Mind you, none of that means I like these facts about the world or myself. In fact, I’ve gone through periods of collecting coffee mugs, T-shirts, and the like from out-of-the-way places with decidedly un-blue blood: Chadron State, Bloomsburg, Minot State, Centre College (spelling noted). I was 20,000 leagues into reverse elitism.

A year or so ago, I was on the Yale campus, and even as an old fart, I was intimidated. What 18-year-old thinks that he or she belongs at such a place? Is entitled to such a place? Will contribute to such a place? Will not foul the air of such a place? Will not leave such a place all puffed about nothing (or something--puffed is puffed)?

Why don’t those freshmen flee to Morehead State? What Yale professor fails to see through the pretense and pedantry and accomplishment of such a place, where the very stones in the buildings pronounce Pretense, Pedantry, Self-Congratulation. And achievement. And life of the mind.

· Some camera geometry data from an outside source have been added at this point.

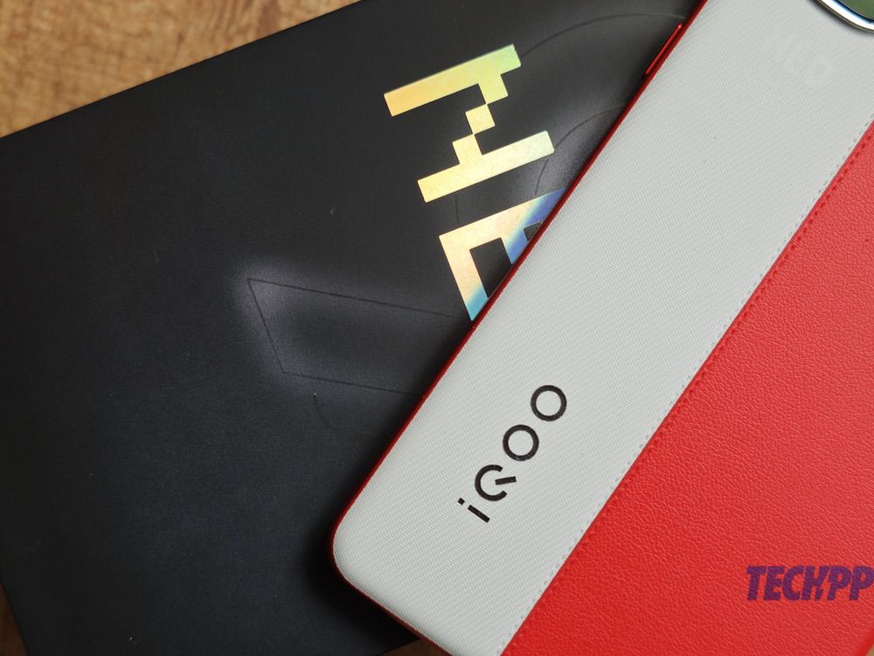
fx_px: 1262
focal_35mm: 50
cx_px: 437
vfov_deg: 29.1
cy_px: 328
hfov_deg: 38.2
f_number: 0.95
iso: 50
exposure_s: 1/130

Oh, the donkeys I have known from the Ivies and their ilk.
Oh, the dingbats I have known from Swampside State and Foothills U.

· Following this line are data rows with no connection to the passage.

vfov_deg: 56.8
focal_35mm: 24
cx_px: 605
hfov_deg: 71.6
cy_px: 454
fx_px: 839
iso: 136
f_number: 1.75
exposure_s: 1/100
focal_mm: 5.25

Recently, my primary care physician referred me to a dermatologist (for a minor problem). The new guy had a Ph.D. as well as an M.D. from, let’s say Cal Tech and Johns Hopkins. It mattered. My doctor's recommendation mattered more, but Dr. Newbie's pedigree also mattered, and I hate that. If it weren’t my body, I’d have wanted him to fail. But of course, it was my body.

4 comments:

Anonymous said...

I can't go there with you on that. Never cared.

Unknown said...

I think to a certain degree, everyone is self-educated, and someone who went to, say, Delta State University (Go, Fighting Okra!) might, if motivated enough, make more of themselves than someone who went to an Ivy League School. Don't forget George W. Bush went to Yale. The potential for pretense is high for those attending elite schools. My wife and I provided a night's lodging for a couple members of a choir from an exclusive small college, the location of which I won't disclose, when they performed a concert in South Bend. When we drove them by the campus, one of the girls referred to it as "Notra Dahm" instead of the universally accepted, if rustic, "Note-er Daym." I wanted to shake her and say, "Honey, you're not in Paris, you're in Indiana!"

Anonymous said...

I like David. But then, I like Indiana.

Banjo52 said...

David, welcome! Especially after visiting your blog . . Welcome!

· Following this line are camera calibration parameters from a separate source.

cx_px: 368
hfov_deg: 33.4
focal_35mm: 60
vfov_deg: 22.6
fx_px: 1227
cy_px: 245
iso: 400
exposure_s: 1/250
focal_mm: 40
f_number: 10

I wonder if I gave the wrong impression. I HATE the whole pedigree thing, having watched seemingly normal, good people go psychotic over real and imagined name value. I also wonder how much something like that informed the banking failures, in the form of an old boys' network.

But I'm also confessing that, if I have little else to go on, I can by swayed, unless my better angels take over (they usually do, at least in this arena).

By the way, 'at air Note-er Daym is one purty campus, ain't it? And if it's purty, they must be smart. Right? Right? Right?